VTrans presented two January reports to the Senate Transportation Committee: one on municipal funding pathways recommending more transparency and training for towns; the other on payback provisions (affected by IIJA), recommending standardized payback language, early scoping and clearer appeals procedures.

The Agency of Transportation told the Senate Transportation Committee on Feb. 4 that towns face uneven access to transportation funding and that VTrans has recommendations to improve transparency, training and consistency in payback rules.

"The report was to evaluate the state's Town Highway aid and grant programs to look for any sort of efficiencies," Jeremy Reed, chief engineer at VTrans, told the committee, summarizing findings from a January report required by Section 16 of Act 43 of 2025. Reed said the study found a mix of funding streams — direct aid and multiple competitive grant programs — and uneven municipal capacity to apply for federal funds that come with more administrative requirements.

Reed said recommendations include a single public webpage for municipal funding opportunities, a cloud‑based application option, and a training series to help municipal staff and selectboards understand application criteria and federal funding strings. "A formula driven process eases the administrative burden," Reed said when comparing direct aid versus competitive grants.

Committee members raised equity concerns: formula aid provides a predictable stream to towns that meet statutory formulas, while grants such as Better Connections or Better Roads often advantage municipalities with planning staff and prior zoning work. One senator said small towns that meet once a month need longer notification periods to respond to funding opportunities.
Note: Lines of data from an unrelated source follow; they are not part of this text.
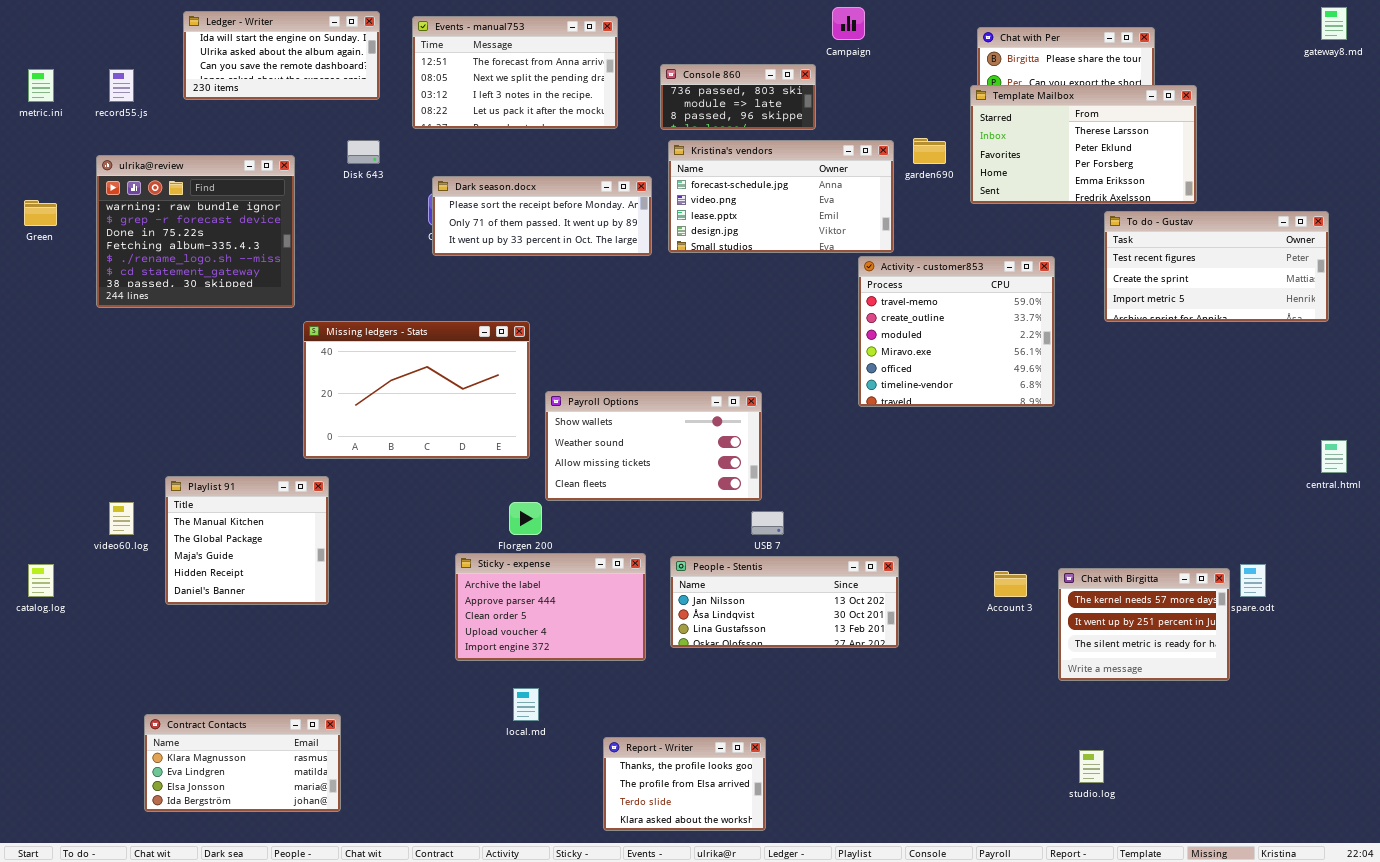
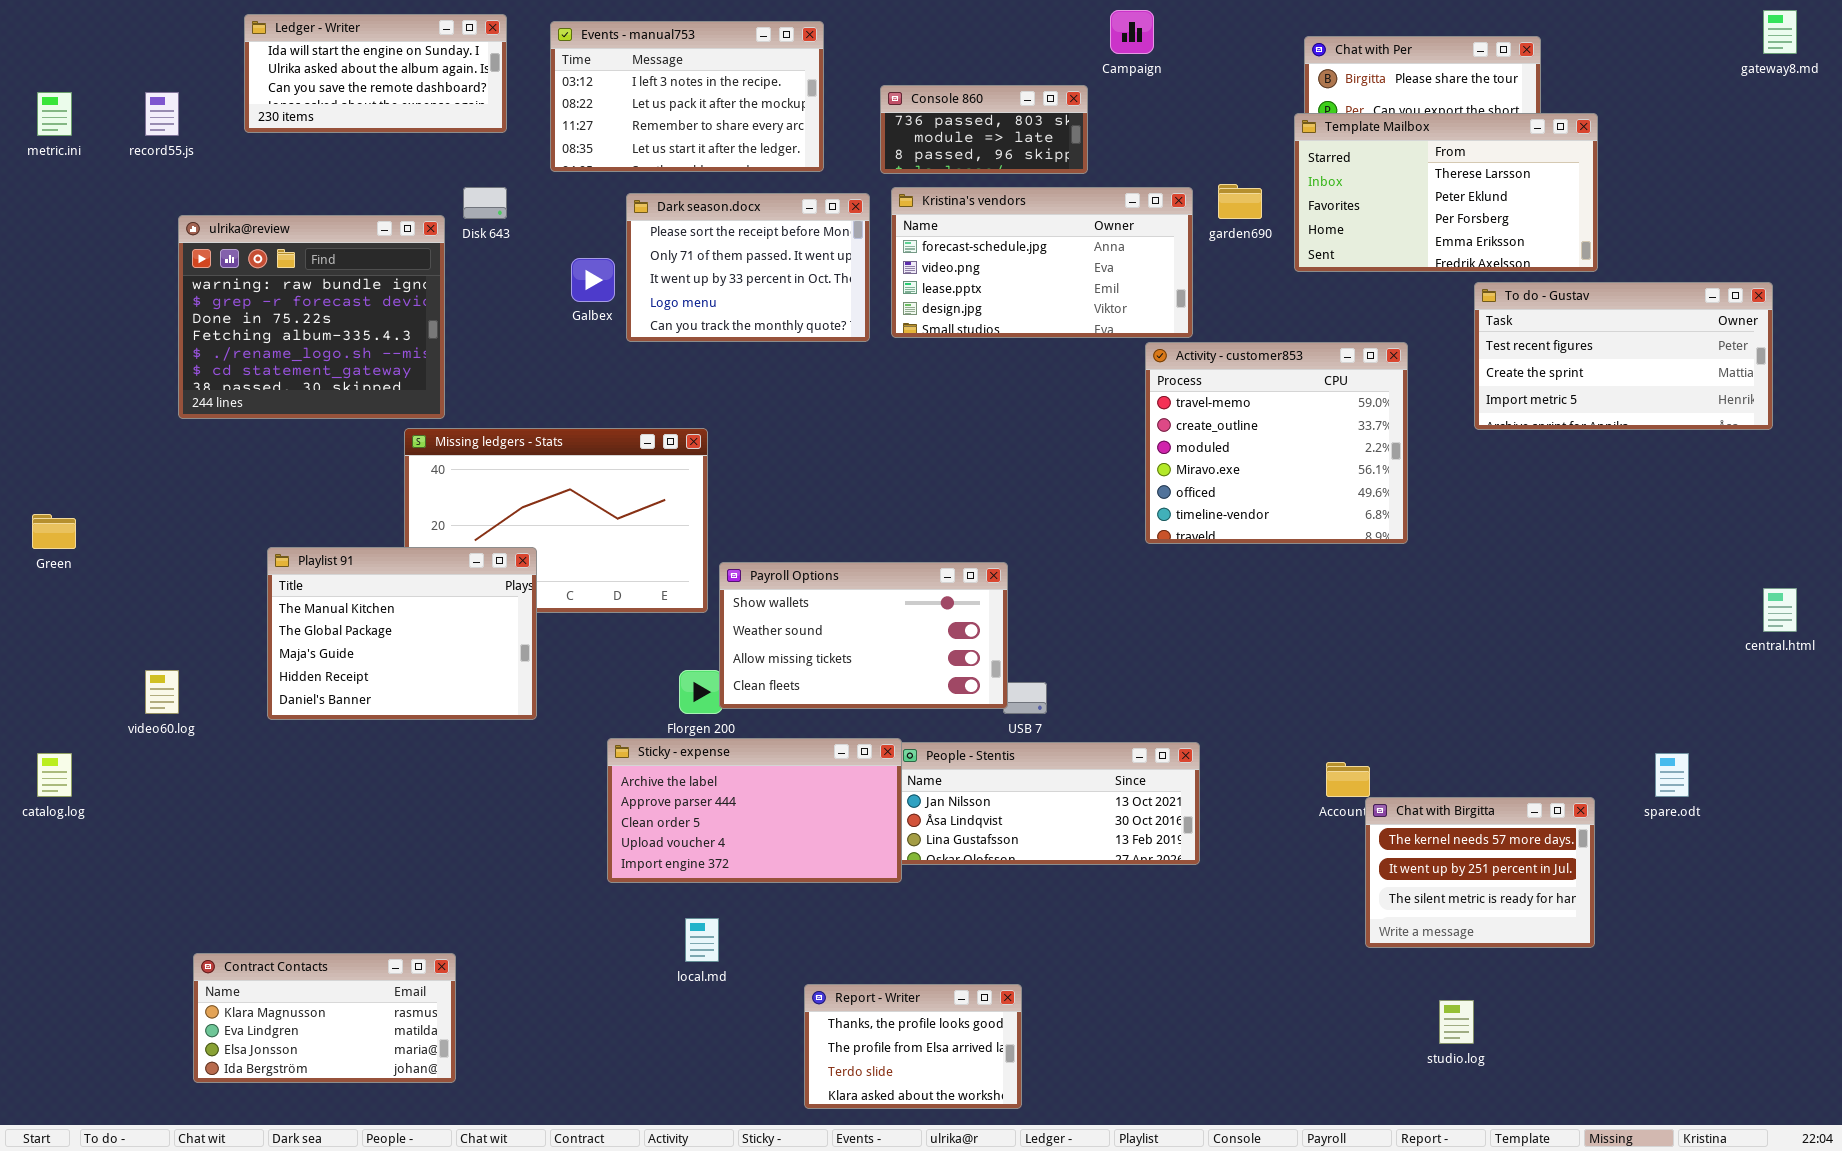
Events - manual753: [412,16,618,129] -> [550,21,824,172], scrolled down 2 rows
ulrika@review: [96,155,295,308] -> [178,215,445,419], moved
Dark season.docx: [432,176,652,256] -> [626,193,870,342], resized
Green: [24,200,57,226] -> [32,514,76,549], moved
Payroll Options: [545,391,762,501] -> [719,562,1008,709], moved
Playlist 91: [165,476,329,605] -> [267,547,537,720], moved, resized
Sticky - expense: [455,553,646,661] -> [607,738,902,883], resized
Chat with Birgitta: [1058,568,1230,681] -> [1365,797,1595,948], moved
Reed also presented a second report on payback provisions that he said became more complicated after the Infrastructure Investment and Jobs Act (IIJA). Before IIJA, Reed said, payback provisions were consistent across state statute, grant agreements and federal regulations. "IIJA relaxed some of the payback provisions," Reed said, creating ambiguity between state statutes and federal CFR guidance, and producing inefficiencies when projects languish or are canceled.

Recommendations on payback include standardized language with clear milestones for when towns would be liable for repayment (for example, right of way or engineering milestones), enhanced upfront scoping to ensure towns are ready to pursue construction grants, and an institutionalized, more workable appeals and consultation process to reduce onerous, time‑compressed adjudications.

Reed said VTrans is still evaluating the recommendations and is not proposing legislative action in the current transportation or DMV bills; the agency will continue coordinating with VLCT, VAPT and regional planning commissions before proposing specific changes.

Ending: VTrans asked committee members to identify priorities for next steps; staff said additional detail could be provided on any recommendation the committee wants to pursue, but no legislative text was advanced at the hearing.